** START DATA SUPPLIED **

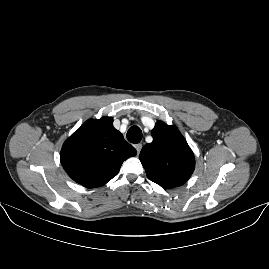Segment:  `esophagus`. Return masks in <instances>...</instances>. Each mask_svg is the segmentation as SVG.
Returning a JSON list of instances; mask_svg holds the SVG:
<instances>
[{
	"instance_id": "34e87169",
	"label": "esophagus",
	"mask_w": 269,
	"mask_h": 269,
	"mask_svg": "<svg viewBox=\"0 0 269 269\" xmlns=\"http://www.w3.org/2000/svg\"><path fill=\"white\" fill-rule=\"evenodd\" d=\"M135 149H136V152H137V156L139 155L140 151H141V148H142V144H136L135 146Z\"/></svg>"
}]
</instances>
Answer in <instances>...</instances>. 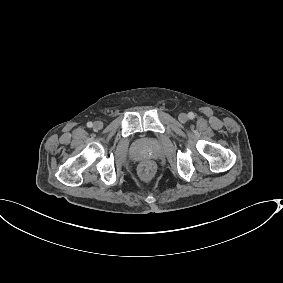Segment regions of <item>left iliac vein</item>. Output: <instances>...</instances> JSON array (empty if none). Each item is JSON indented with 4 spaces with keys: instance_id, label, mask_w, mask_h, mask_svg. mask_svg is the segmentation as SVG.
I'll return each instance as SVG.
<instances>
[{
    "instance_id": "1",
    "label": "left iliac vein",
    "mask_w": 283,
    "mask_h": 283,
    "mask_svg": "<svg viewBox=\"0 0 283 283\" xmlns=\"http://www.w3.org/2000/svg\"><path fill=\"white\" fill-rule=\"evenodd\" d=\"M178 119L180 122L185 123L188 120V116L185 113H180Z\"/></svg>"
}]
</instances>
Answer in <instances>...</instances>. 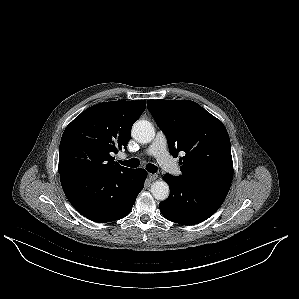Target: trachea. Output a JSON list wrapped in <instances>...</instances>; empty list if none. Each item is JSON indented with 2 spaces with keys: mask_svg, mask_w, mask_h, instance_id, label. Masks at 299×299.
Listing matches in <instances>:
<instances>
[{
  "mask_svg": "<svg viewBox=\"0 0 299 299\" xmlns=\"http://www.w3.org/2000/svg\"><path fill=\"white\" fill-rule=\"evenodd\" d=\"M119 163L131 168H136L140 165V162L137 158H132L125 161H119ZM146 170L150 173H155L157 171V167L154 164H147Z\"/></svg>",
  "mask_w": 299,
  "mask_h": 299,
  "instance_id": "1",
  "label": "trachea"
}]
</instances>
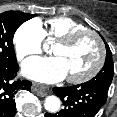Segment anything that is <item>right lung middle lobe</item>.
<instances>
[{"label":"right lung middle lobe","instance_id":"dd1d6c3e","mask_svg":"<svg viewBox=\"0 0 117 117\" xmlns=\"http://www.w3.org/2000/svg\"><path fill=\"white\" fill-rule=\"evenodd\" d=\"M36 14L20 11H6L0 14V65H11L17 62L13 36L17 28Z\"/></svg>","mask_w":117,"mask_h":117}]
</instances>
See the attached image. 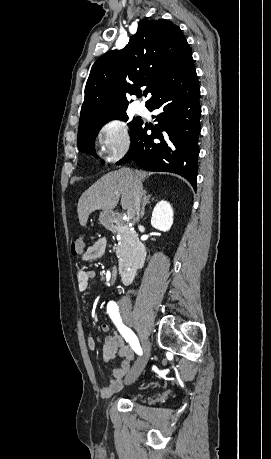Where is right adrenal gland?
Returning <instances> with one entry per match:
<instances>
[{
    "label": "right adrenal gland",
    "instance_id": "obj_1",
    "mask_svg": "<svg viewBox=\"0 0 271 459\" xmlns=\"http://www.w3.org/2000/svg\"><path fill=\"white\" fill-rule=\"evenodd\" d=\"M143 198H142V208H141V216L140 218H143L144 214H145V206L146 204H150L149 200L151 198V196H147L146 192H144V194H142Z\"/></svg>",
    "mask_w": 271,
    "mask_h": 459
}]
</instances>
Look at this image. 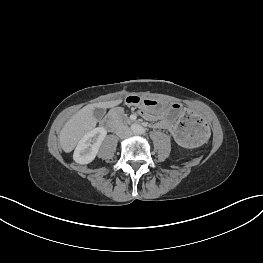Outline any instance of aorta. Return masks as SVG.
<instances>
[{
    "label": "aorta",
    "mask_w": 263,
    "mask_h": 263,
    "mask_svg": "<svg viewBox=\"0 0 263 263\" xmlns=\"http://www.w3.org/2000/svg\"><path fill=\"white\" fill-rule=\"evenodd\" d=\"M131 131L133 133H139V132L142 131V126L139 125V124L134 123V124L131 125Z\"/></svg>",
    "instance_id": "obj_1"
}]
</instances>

** END DATA SUPPLIED **
** START DATA SUPPLIED **

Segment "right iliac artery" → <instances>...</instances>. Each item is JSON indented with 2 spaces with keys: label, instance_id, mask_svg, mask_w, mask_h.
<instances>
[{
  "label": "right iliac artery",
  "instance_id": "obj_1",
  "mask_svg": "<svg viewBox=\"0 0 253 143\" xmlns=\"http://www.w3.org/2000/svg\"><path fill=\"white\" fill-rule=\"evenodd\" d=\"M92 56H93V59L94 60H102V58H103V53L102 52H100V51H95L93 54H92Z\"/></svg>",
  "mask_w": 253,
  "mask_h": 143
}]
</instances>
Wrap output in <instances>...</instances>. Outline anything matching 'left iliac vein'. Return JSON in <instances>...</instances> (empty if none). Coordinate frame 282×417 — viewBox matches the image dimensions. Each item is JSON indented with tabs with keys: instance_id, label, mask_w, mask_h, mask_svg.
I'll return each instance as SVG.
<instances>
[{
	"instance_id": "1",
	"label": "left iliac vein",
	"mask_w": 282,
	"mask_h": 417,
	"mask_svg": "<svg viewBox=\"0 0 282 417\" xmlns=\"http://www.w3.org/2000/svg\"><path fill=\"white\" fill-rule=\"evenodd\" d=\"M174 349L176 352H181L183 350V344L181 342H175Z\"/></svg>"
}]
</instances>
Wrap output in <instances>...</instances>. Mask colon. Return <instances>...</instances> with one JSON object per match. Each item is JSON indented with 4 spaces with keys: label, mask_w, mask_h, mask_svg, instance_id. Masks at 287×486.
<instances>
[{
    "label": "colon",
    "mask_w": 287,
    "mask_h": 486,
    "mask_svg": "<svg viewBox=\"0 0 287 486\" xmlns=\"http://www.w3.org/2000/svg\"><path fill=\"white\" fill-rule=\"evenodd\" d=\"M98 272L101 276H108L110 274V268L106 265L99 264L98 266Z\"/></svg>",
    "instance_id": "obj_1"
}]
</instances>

** END DATA SUPPLIED **

### INSTRUCTION
Count how many lines in the entries above contain the string "colon". Reply with the number only.

### RESPONSE TO THIS EXERCISE
2